:: TASK OBJECTIVE ::
In the passage on Zidovudine in pregnancy, why is the study's conclusion that the drug did not harm human fetuses qualified? Answer in one to three sentences.

    Next, I decided to pursue a study done on the effects of Zidovudine in pregnancy published by the New England Journal of Medicine. In this study, it was concluded that while Zidovudine resulted in very adverse effects in mice embryos, overall it did not harm human fetuses (Sperling, et. al, 1992). Despite this result, it was also taken into consideration that many of the mothers and children treated with Zidovudine during pregnancy were HIV positive, and as a result had many other factors which could affect their baby-both before and after birth. Additionally, since Zidovudine has not been in use very long, many of its later effects may not be known (Sperling, et. al., 1992).

    After learning that in most cases Zidovudine did not negatively affect a fetus, I decided to investigate the logistics of why. Unfortunately, I could not find any “exact answer” to my question, but I did find some answers as to how exactly Zidovudine works which helped me to form a hypothesis myself about why it does not seem to harm fetuses.

:: INFORMATION ::
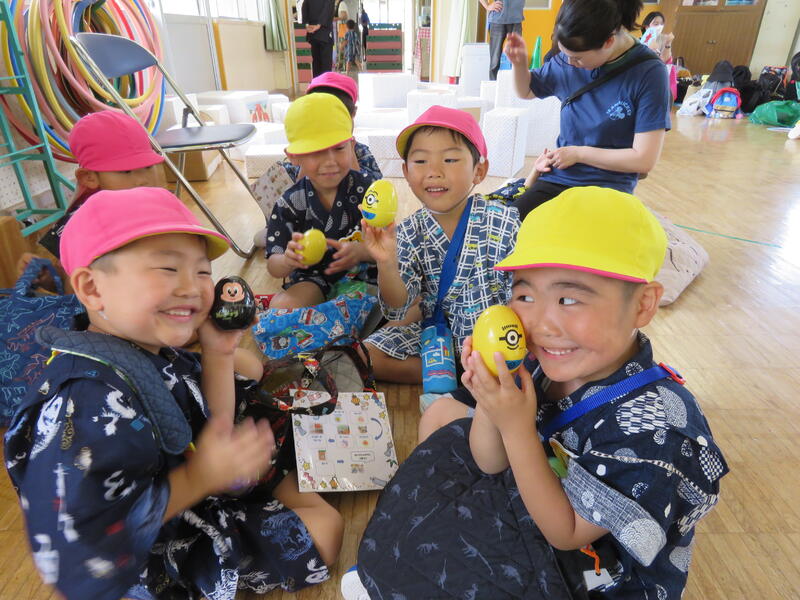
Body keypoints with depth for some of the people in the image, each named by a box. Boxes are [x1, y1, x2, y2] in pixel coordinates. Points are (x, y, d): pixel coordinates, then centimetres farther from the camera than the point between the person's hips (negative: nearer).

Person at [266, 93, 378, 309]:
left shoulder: (366, 188, -6)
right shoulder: (289, 204, -7)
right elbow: (273, 266, -5)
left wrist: (361, 251, -33)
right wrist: (288, 260, -31)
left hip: (365, 273, 0)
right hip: (314, 278, 1)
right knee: (280, 307, -28)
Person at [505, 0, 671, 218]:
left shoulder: (649, 73, -10)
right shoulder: (567, 61, 3)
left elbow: (644, 160, -12)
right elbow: (526, 91, 22)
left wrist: (578, 153, -8)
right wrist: (519, 63, 0)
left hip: (609, 188, -3)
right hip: (558, 178, 4)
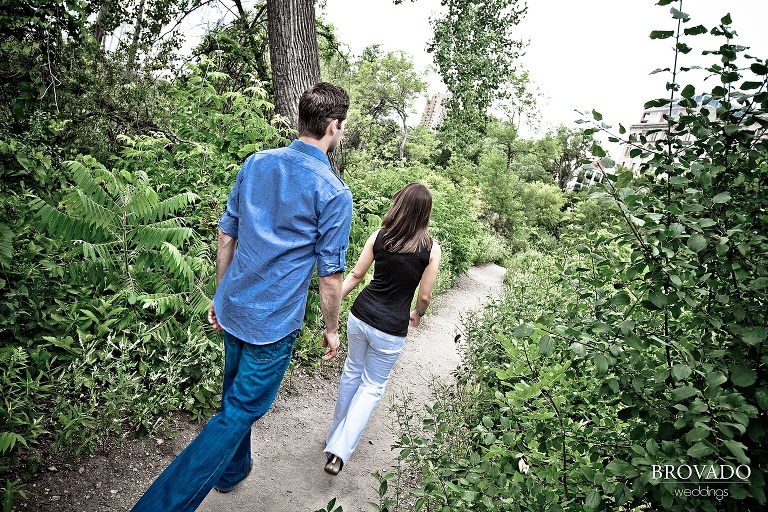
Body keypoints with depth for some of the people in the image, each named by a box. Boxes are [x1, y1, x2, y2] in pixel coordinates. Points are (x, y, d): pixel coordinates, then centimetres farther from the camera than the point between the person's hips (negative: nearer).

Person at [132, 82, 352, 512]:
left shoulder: (255, 163, 1)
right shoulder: (334, 193, -17)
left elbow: (227, 236, 7)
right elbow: (330, 276, -13)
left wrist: (221, 294, 18)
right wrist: (332, 329, 3)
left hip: (233, 308, 7)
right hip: (273, 323, -7)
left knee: (235, 392, 26)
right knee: (239, 412, 9)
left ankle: (232, 471, 49)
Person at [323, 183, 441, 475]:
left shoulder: (378, 237, -5)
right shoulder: (430, 249, -11)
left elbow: (355, 275, 0)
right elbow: (424, 296, -5)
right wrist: (417, 315, 16)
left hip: (360, 316, 3)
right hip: (390, 330, -3)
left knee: (353, 371, 25)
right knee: (372, 386, 16)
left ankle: (337, 434, 42)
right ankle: (339, 451, 7)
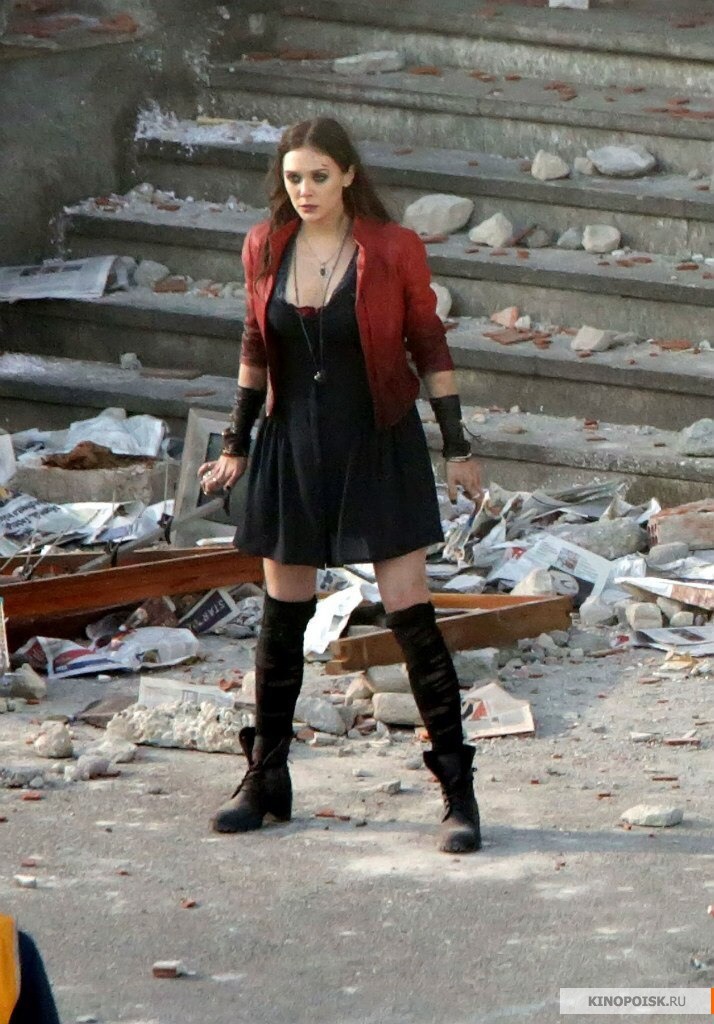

:: TASK ANSWER ::
Many of the mothers and children treated with Zidovudine during pregnancy were HIV positive, so many other factors could have affected the baby before and after birth. Zidovudine also has not been in use very long, so many of its later effects may not be known.